Шпрехт переминается с ноги на ногу. На нем драные спортивные штаны, сквозь которые видны волосатые синие ноги, всунутые в розовые с помпонами женские тапочки. Нежность их цвета оттеняет грязь ног, особенно въевшуюся над пятками. Тема грязных ног Шпрехта — это тоже предмет разговора, как и звезда на небе. Никогда не знаешь, какую начнет спикер Сорока. Он всегда успевает со словом раньше других, у него большой стаж по произнесению слов. На этот раз виноват Панин, и ноги Шпрехта утихомириваются в топтании на месте. Дались они Сороке, можно подумать, у самого чище. Вот руки у Шпрехта точно чище, он их всегда протирает «Тройным» одеколоном — и дезинфекция, и лечение суставов. «Тройной» замечательно помогает. Ни водка, ни «Шипр» не идут в сравнение. У Шпрехта два ящика «Тройного». Этого не знает никто, он нес его по улице под видом глицерина. А то бы уже не спастись. Силу «Тройного» народ знает. И для втирания в кость, и от простуды на грудь смоченная тряпочка, ну, и, конечно, для дезинфекции. Это в их случаях дело наипервейшее.
— Плохо играл «Спартак», — говорит успокоившийся звездным поворотом разговора Шпрехт. — Без настроения, не то что раньше.
— Все разваливается, — отвечает Сорока. — Купил хлеб, а он внутри сырой, прямо мокрый. Я случай помню. После войны один раз неудачный хлеб испекли, так зава хлебозаводом на другой же день посадили.
— Это ваши методы, — говорит Панин, — а сорок лет прошло, и что? Хлеб так и пекут сырой.

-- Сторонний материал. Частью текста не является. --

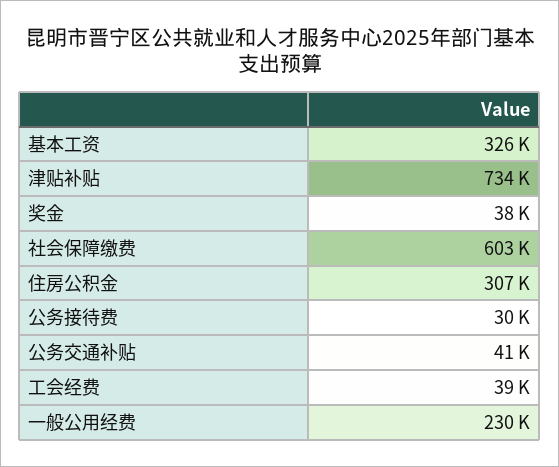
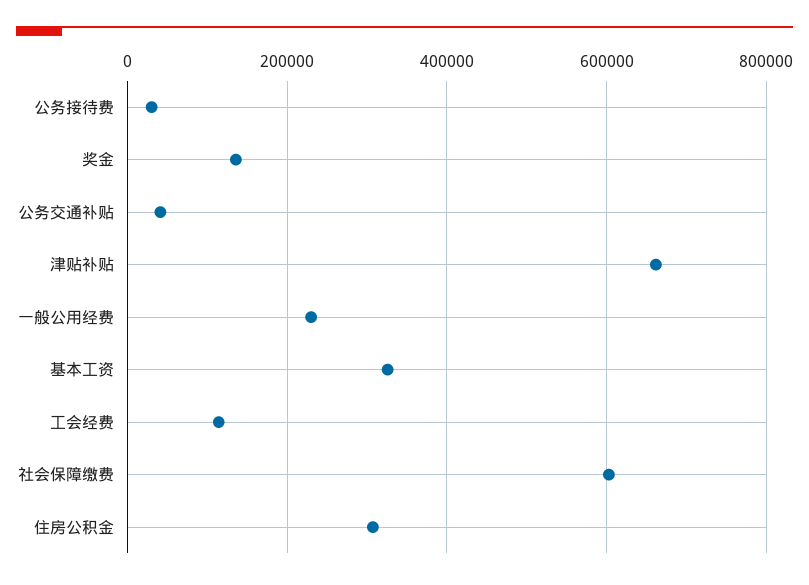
  {
    "基本工资": 326000,
-   "津贴补贴": 734000,
+   "津贴补贴": 660000,
-   "奖金": 38000,
+   "奖金": 140000,
    "社会保障缴费": 603000,
    "住房公积金": 307000,
    "公务接待费": 30000,
    "公务交通补贴": 41000,
-   "工会经费": 39000,
+   "工会经费": 120000,
    "一般公用经费": 230000
  }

— У футболистов нет материальной заинтересованности… — идет своим путем Шпрехт.
— Это у них-то? — кричит Сорока. — Когда на всем готовом?
— Тоже ваши методы — все готовое. А мне не надо ваше готовое! — Панин уже совсем зачернобагрел. — Мне оплати как следует мой труд.
— После войны шахтерам платили будь здоров, — вздыхает Шпрехт. — Ценили. А потом все выкинштейн. Сравняли с наземными работами.
— Правильно сравняли, — говорит Сорока. — Вы за-елись. Как короли тогда жили. А что, другие вас хуже? Тот же наземник Панин.
— Так не Панину же шахтерские деньги отдали, а вашему брату. Чинодралу райкомовскому.
— А вы без нас — пыль. Были, есть и будете. Временная буза кончится, и станете по линеечке. Как миленькие.
— Мы уже не встанем. Мы пар отработанный. Наше дело судна выносить. — Шпрехт снял розовую тапку и вытряс из нее камушек. Грязную ногу при этом поставил на землю. Кривые пальцы мяли ее и получали от этого удовольствие. Что он мучается этими помпонами? Снял и вторую тапку, радостно погружаясь в жирную пыль.
— Так потом и ляжешь в кровать? — спросил Сорока.